Absentéisme. Mais comment les législateurs ont-ils pu en arriver là ? Quand le projet de cette loi vient en première lecture devant l’Assemblée le 11 juin 2004, il n’y a pas foule dans l’hémicycle. C’est un vendredi, « jour habituellement réservé à nos travaux dans nos circonscriptions », râle le socialiste Gérard Bapt, sans trop la ramener : il n’y a que trois députés socialistes dans les travées. On est à deux jours des européennes. En vain Gérard Bapt tente un « renvoi en commission » pour combler « les insuffisances du texte » : il est repoussé par 38 voix contre 4. La séance est levée à 13 heures pour le déjeuner, on revient à l’heure de la sieste. Le passage qui fera bondir les historiens ne figure pas dans le projet mais apparaîtra au milieu de l’après-midi dans l’une des multiples propositions d’amendement.

« L’amendement 21 de la commission vise à faire une plus grande place à l’histoire de la présence française en Afrique du Nord et dans les autres territoires naguère sous souveraineté française, dans les programmes scolaires et dans la recherche universitaire », avance le rapporteur Christian Kert (UMP).
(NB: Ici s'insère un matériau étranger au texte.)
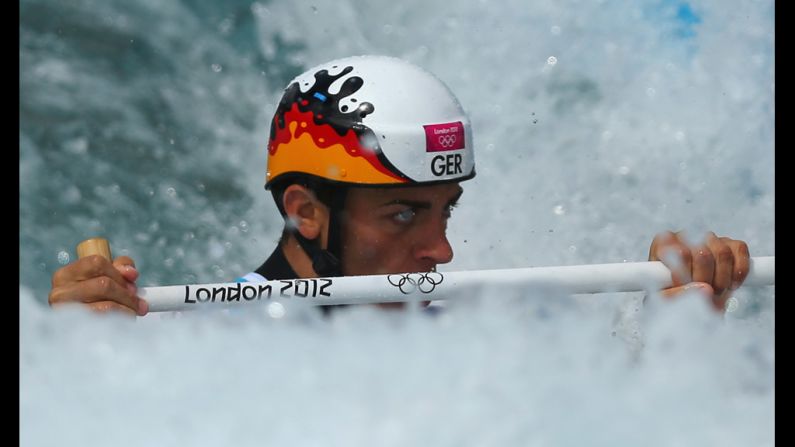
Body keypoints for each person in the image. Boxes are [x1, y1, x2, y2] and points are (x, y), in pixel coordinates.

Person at [47, 55, 751, 317]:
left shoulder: (476, 334)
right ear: (305, 212)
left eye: (445, 212)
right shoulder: (187, 343)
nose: (440, 249)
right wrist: (84, 353)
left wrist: (681, 322)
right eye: (405, 214)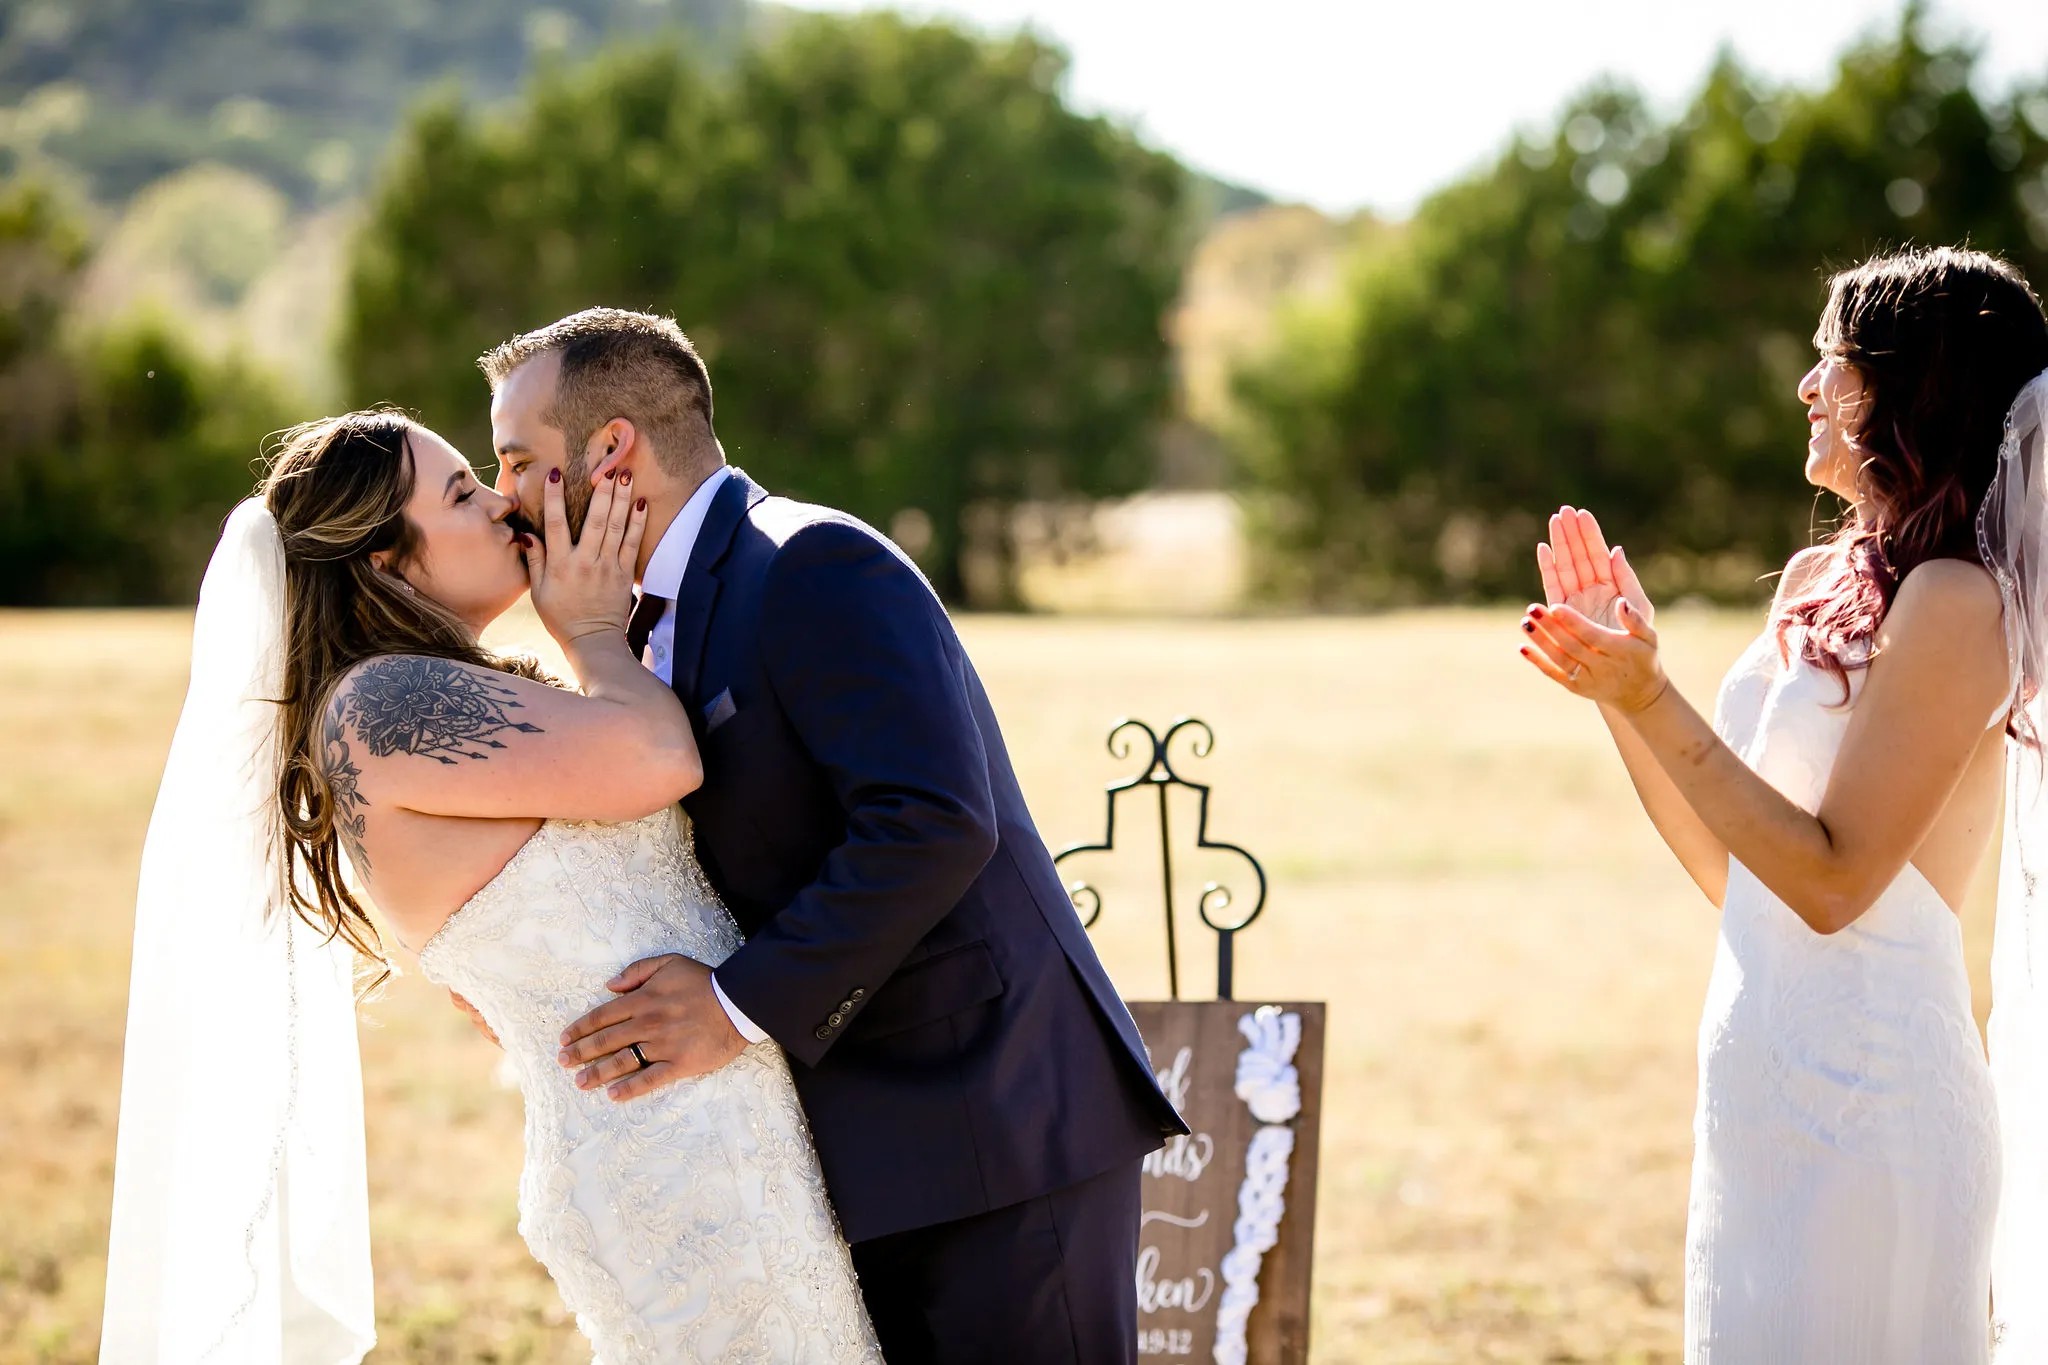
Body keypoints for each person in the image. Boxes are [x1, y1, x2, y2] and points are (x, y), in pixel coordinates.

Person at [482, 309, 1186, 1364]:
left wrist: (732, 1004)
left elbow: (934, 821)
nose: (504, 500)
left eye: (518, 462)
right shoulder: (646, 617)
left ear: (611, 450)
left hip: (990, 1123)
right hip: (863, 1141)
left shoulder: (808, 562)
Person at [1518, 245, 2048, 1362]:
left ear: (1914, 386)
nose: (1806, 386)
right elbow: (1736, 879)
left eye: (1834, 362)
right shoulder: (1816, 582)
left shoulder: (1956, 602)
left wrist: (1654, 694)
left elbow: (1829, 881)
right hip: (1757, 1090)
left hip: (1876, 1115)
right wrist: (1616, 688)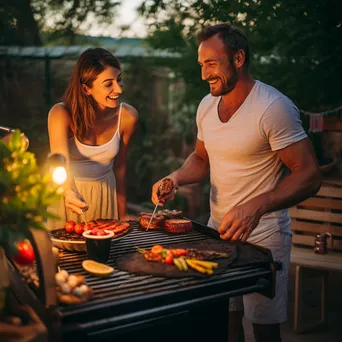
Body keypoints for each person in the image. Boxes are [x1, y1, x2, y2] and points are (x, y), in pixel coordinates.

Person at [151, 23, 321, 342]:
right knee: (224, 323)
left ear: (239, 58)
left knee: (263, 329)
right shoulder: (206, 106)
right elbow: (201, 159)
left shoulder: (272, 108)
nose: (204, 74)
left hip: (264, 236)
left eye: (211, 63)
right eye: (201, 65)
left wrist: (256, 206)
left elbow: (309, 174)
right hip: (217, 231)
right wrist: (175, 178)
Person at [47, 47, 138, 229]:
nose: (118, 89)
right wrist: (68, 192)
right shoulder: (61, 114)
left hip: (105, 195)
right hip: (68, 197)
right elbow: (60, 163)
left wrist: (123, 213)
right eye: (108, 83)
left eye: (118, 80)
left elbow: (120, 168)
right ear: (86, 88)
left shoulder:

On reste dans les généralités. Intervient Christian Vaneste (UMP) : « Le sous-amendement 59 à l’amendement 21 et le sous-amendement de coordination 58 tendent à mieux faire connaître aux jeunes générations le côté positif de la présence française en Afrique et en Asie, dans la ligne voulue par Jules Ferry, etc. » Le mot « positif » est lâché. Aucun membre de l’opposition socialiste et communiste ne monte aux rideaux. Les amendements sont votés. Ils ne seront pas mis en cause ni au Sénat, ni en seconde lecture à l’Assemblée. La loi est promulguée.

«Lobby». Noyé dans un train de mesures techniques, son incroyable article 4 passe inaperçu jusqu’à ces derniers jours. Et le lancement de cette pétition. Sera-t-il pour autant appliqué ? Benoît Falaize, professeur à l’IUFM (institut universitaire de formation des maîtres) de Versailles et qui travaille sur les questions d’enseignement de la mémoire, ne le pense pas. Il juge « absurde » ce texte qui « nous ramène trente ou quarante ans en arrière ». Il voit dans cette volonté de « réévaluer le passé colonial de la France » le « fruit d’un lobby». Dont quelques députés UMP auront donc été les bras séculiers. C’est la France qui positive chère à Raffarin qui va être contente. Foin du massacre de Sétif et des tortures en Algérie les Français n’ont fait que du « positif », puisque c’est la loi qui proclame.